KEARNY –
Like many other older communities with combined sanitary and storm water sewers, Kearny is facing a new federal mandate that will force it to spend big bucks over the next several decades, engineers say.
That directive from the U.S. Environmental Protection Agency focuses on the Combined Sewer Overflow (CSO) system which collects storm water runoff and – when the capacity is too much for the system to handle – discharges it, untreated, into a river or waterway.
Right now, Kearny has five CSO outfalls with underground mesh netting cham bers designed to trap floatables as small as a half-inch in normal conditions but during big storm events, that control mechanism becomes overloaded with the rush of flood waters and the overflow is flushed out into the waterway, explained representatives of Neglia Engineering, the town’s consulting engineering firm of Lyndhurst.
“On the average,” according to Neglia’s Patrick J. Carberry, CSO project manager, “that happens 40 times a year at Kearny’s outfalls.”
Now, under a new EPA permitting procedure that will apply to each of the 11 towns that send their wastes to the Passaic Valley Sewerage Commission’s Newark treatment plant, “the feds want those overflow events reduced and they want improved outfall treatment,” said Michael Neglia, head of the firm.
“This is going to be a very expensive undertaking,” Neglia told members of the Kearny governing body recently. And, in a follow-up interview with The Observer, he elaborated, saying that, “This is going to be a significant financial burden on all towns involved to comply.”
While Neglia was reluctant to provide a figure, he said this was an issue that towns like Kearny will be grappling with during the next “20 to 40 years.”
Even as things now stand, the town bears a not-so-modest expense just in maintaining the existing 26 nets spread among the five outfalls, said town Public Works Director Gerry Kerr.
Depending on the volume of rainfall and amount of trash collected in the chambers, the town typically replaces all the netting “five to six times a year,” Kerr said, and each round of changes costs about $10,000, he added. Each year, a total of more than 11,000 pounds of accumulated debris are removed, on the average, from the five chambers, he said.

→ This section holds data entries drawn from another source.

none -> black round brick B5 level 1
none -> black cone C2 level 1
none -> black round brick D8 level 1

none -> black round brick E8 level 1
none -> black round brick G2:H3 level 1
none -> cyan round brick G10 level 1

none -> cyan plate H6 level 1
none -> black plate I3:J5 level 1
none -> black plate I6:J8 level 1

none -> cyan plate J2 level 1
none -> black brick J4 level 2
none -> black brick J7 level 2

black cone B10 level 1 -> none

Three of the five outfalls discharge into the Passaic River, off Johnston Ave. near the railroad trestle, Bergen Ave. and Stewart Ave.; the other two, off Duke St. and Ivy St., flow into Frank’s Creek, the engineers said.
Beginning Jan. 1, 2016, municipalities throughout New Jersey and beyond – (New York State alone has more than 900 CSO locations) – are charged with implementing a plan “to minimize the number of outfalls” and ensure a cleaner effluent during the next five years, Carberry said.

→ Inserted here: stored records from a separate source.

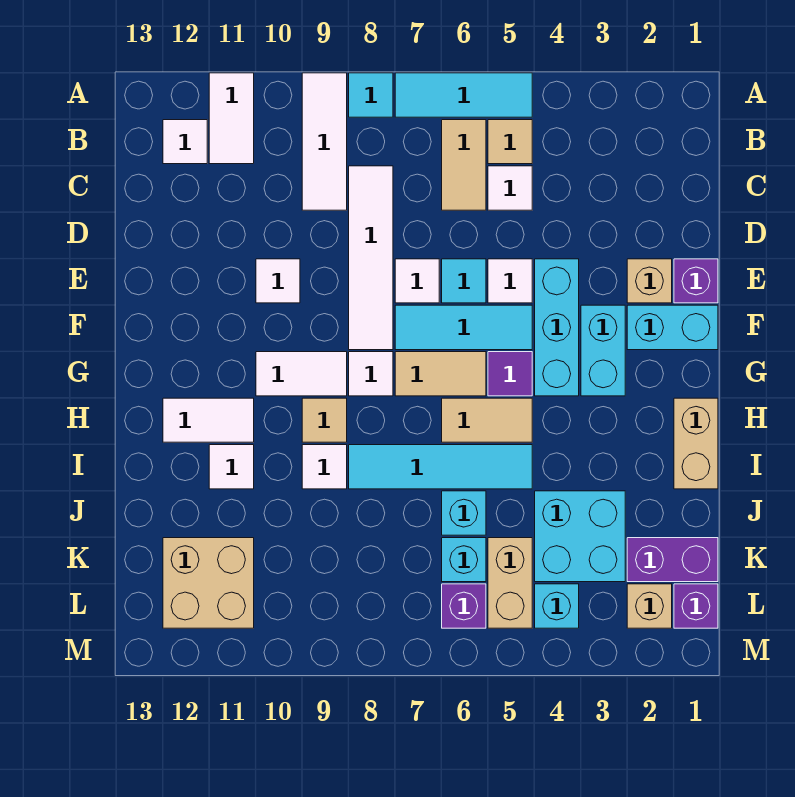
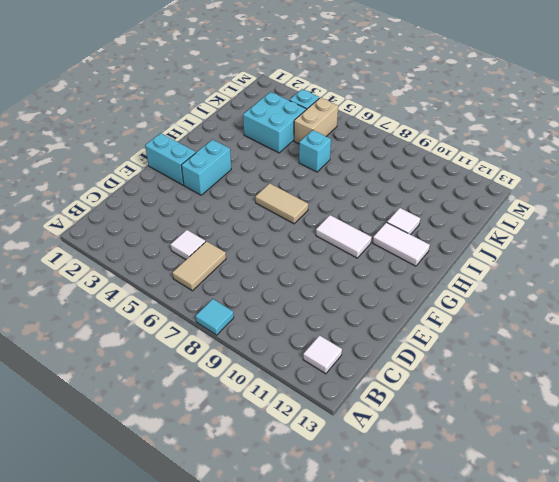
none -> cyan tile A5:A7 level 1
none -> white tile A9:C9 level 1
none -> white tile A11:B11 level 1
none -> tan tile B5 level 1

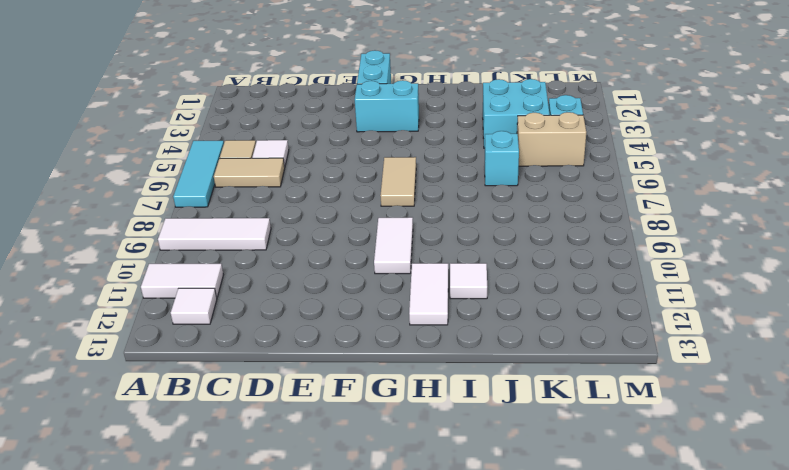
none -> cyan tile A8 level 1
none -> white tile C8:F8 level 1
none -> purple brick E1 level 1
none -> tan brick E2 level 1

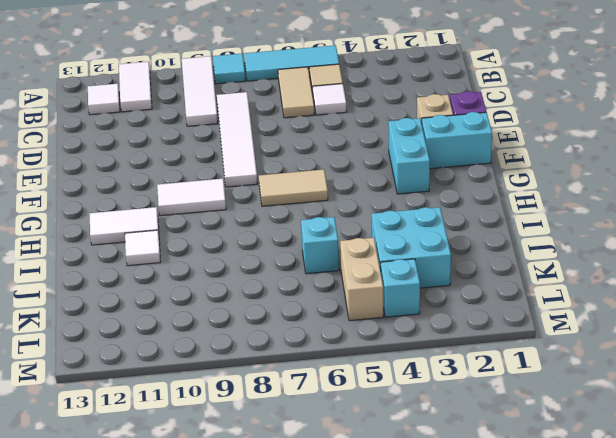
none -> cyan brick E4:G4 level 1
none -> white tile E5 level 1
none -> cyan tile E6 level 1
none -> white tile E7 level 1

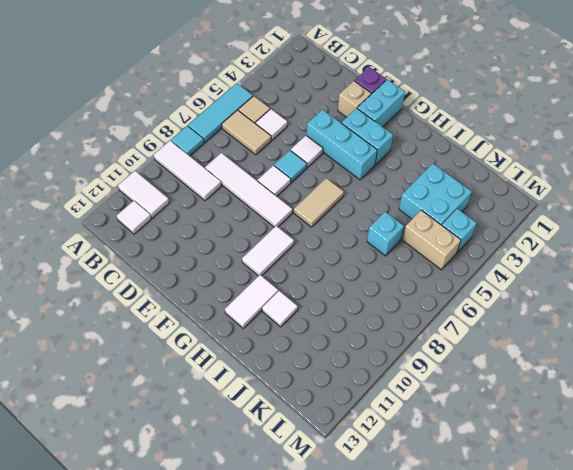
none -> white tile E10 level 1
none -> cyan tile F5:F7 level 1
none -> purple tile G5 level 1
none -> white tile G8 level 1

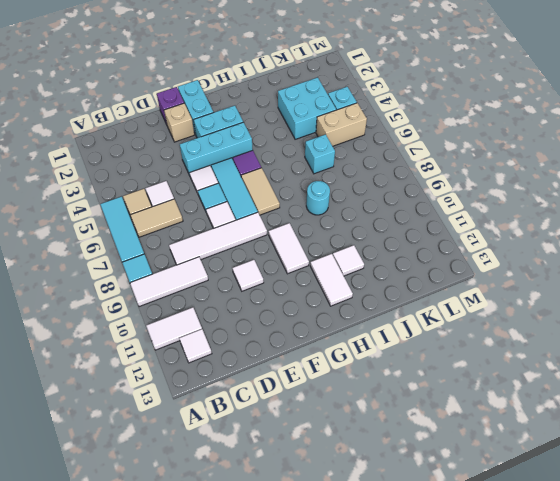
cyan round brick I8 level 1 -> cyan tile I5:I8 level 1
none -> white tile G8 level 1
none -> tan brick H1:I1 level 1
none -> tan tile H5:H6 level 1
none -> tan tile H9 level 1

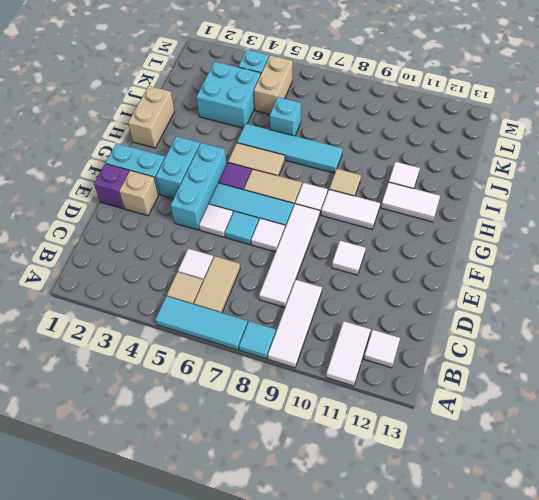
none -> white tile I9 level 1
none -> purple brick K1:K2 level 1
none -> cyan brick K6 level 1
none -> tan brick K11:L12 level 1

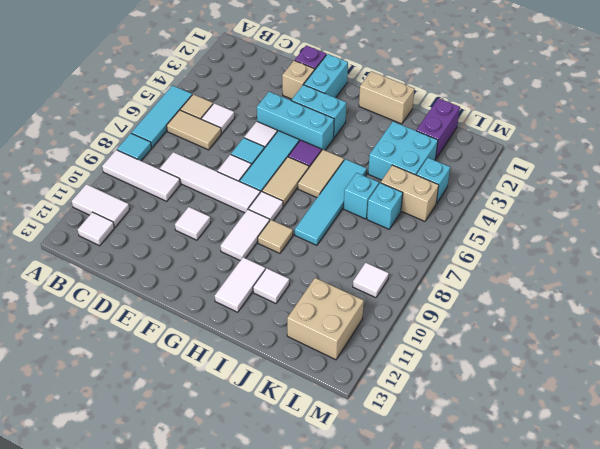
white tile L9 level 1 -> white tile I9 level 1
none -> purple brick L1 level 1
none -> tan brick L2 level 1
none -> purple brick L6 level 1

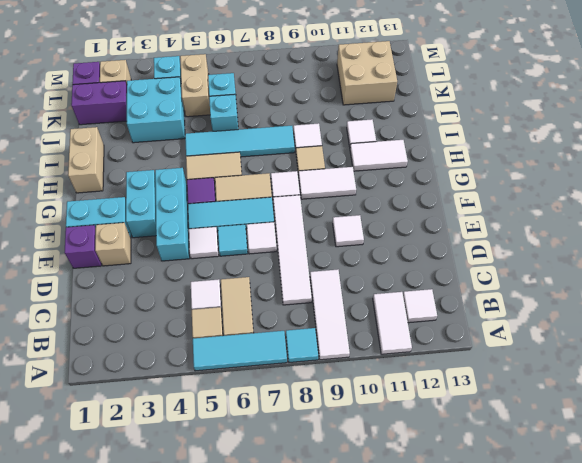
none -> purple brick L6 level 1

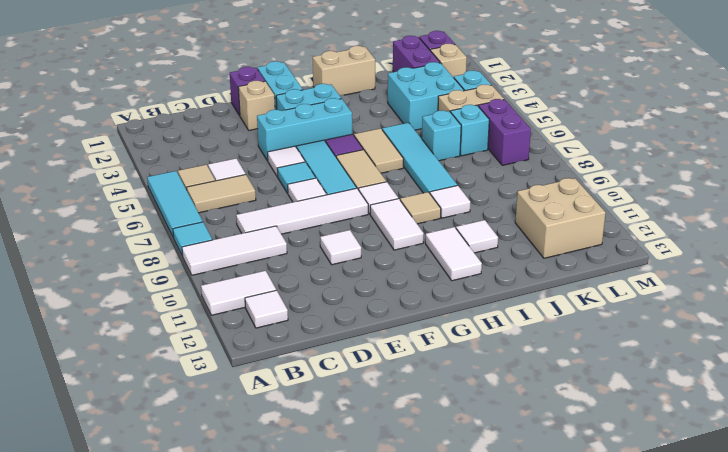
purple brick L6:L7 level 1 -> purple brick L6 level 1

EPA is requiring each permitee to report how much progress has been made by Jan. 31 each year.
To help guide Kearny to achieving these objectives, on Nov. 10 the mayor and Town Council accepted Neglia’s recommendation and voted to retain HDR Inc., a global firm, with offices in Mahwah, specializing in engineering, architecture, environmental and construction services, to work with Neglia on the CSO project for an amount “not to exceed $75,986.”

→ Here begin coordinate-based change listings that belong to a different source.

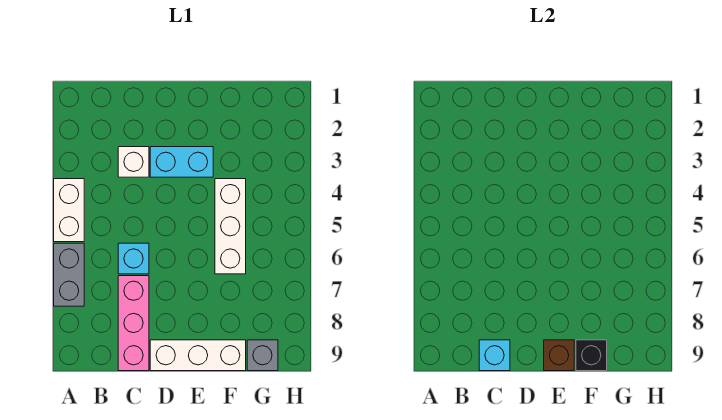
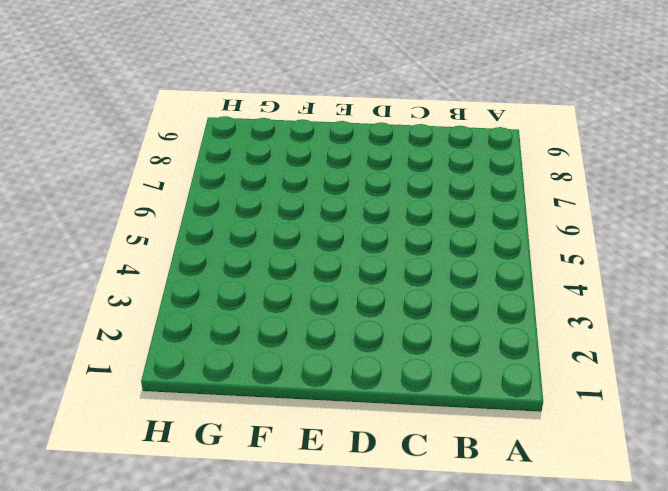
none -> white brick A4:A5 level 1
none -> grey brick A6:A7 level 1
none -> white brick C3 level 1

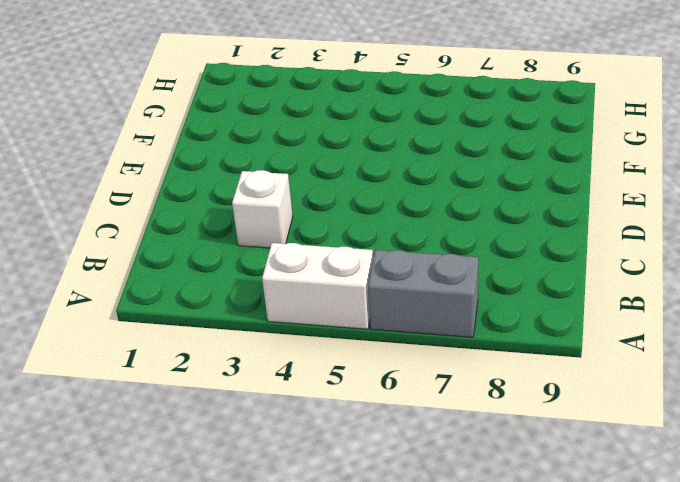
none -> cyan brick C6 level 1
none -> pink brick C7:C9 level 1
none -> cyan brick D3:E3 level 1

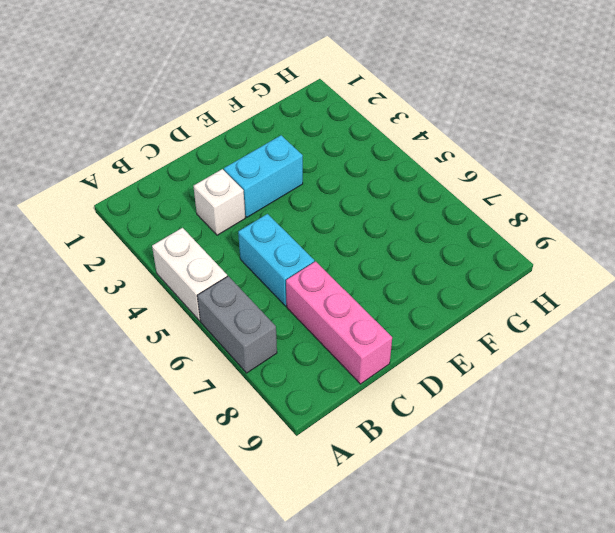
cyan brick C5:C6 level 1 -> cyan brick C6 level 1
none -> white brick D9:F9 level 1
none -> white brick F4:F6 level 1
none -> grey brick G9 level 1

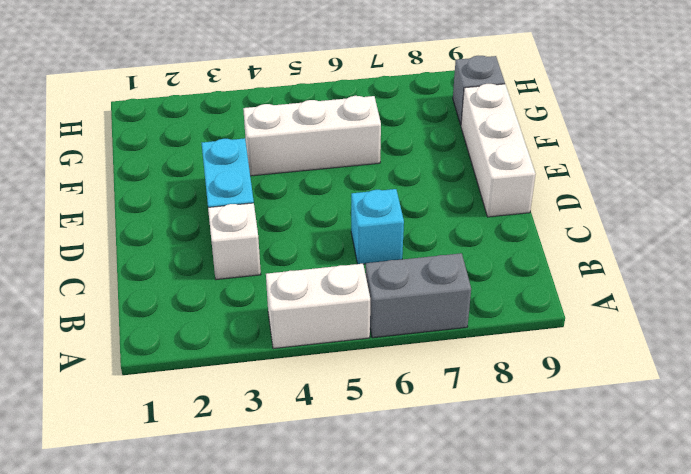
none -> pink brick C7:C9 level 1
none -> cyan brick C9 level 2
none -> brown brick E9 level 2

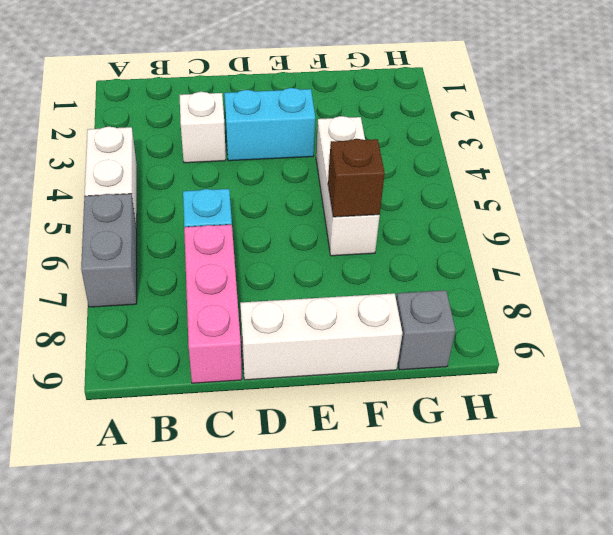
brown brick F6 level 2 -> brown brick E9 level 2
none -> cyan brick C9 level 2
none -> black brick F9 level 2

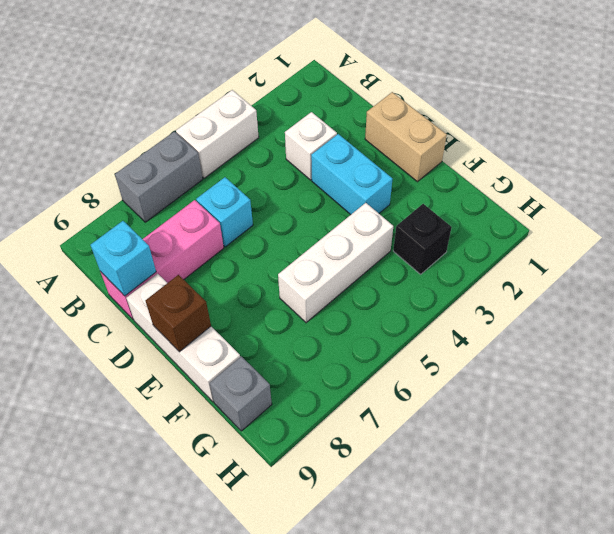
tan brick D1:E1 level 1 -> none
black brick G3 level 1 -> black brick F9 level 2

Among the options that will be explored, Neglia said, are:
• Separating storm and sanitary lines.
• Treating storm water at the outfalls, either with an on-site treatment facility, or by diverting the water to the PVSC plant by eliminating an outfall.
• Providing a facility for the storage of overflow during storm events, either in piping or an underground chamber, for eventual transmission to the PVSC for treatment, Neglia said.
All of these options could, reportedly, cost multi-millions of dollars which Kearny would have to bond – thereby saddling taxpayers with long-term debt obligations – unless it can partner with other towns in a regional approach to the CSO dilemma and/or secure low-interest loans from the N.J. Environmental Infrastructure Trust Fund and/or federal grants to pay for the improvements.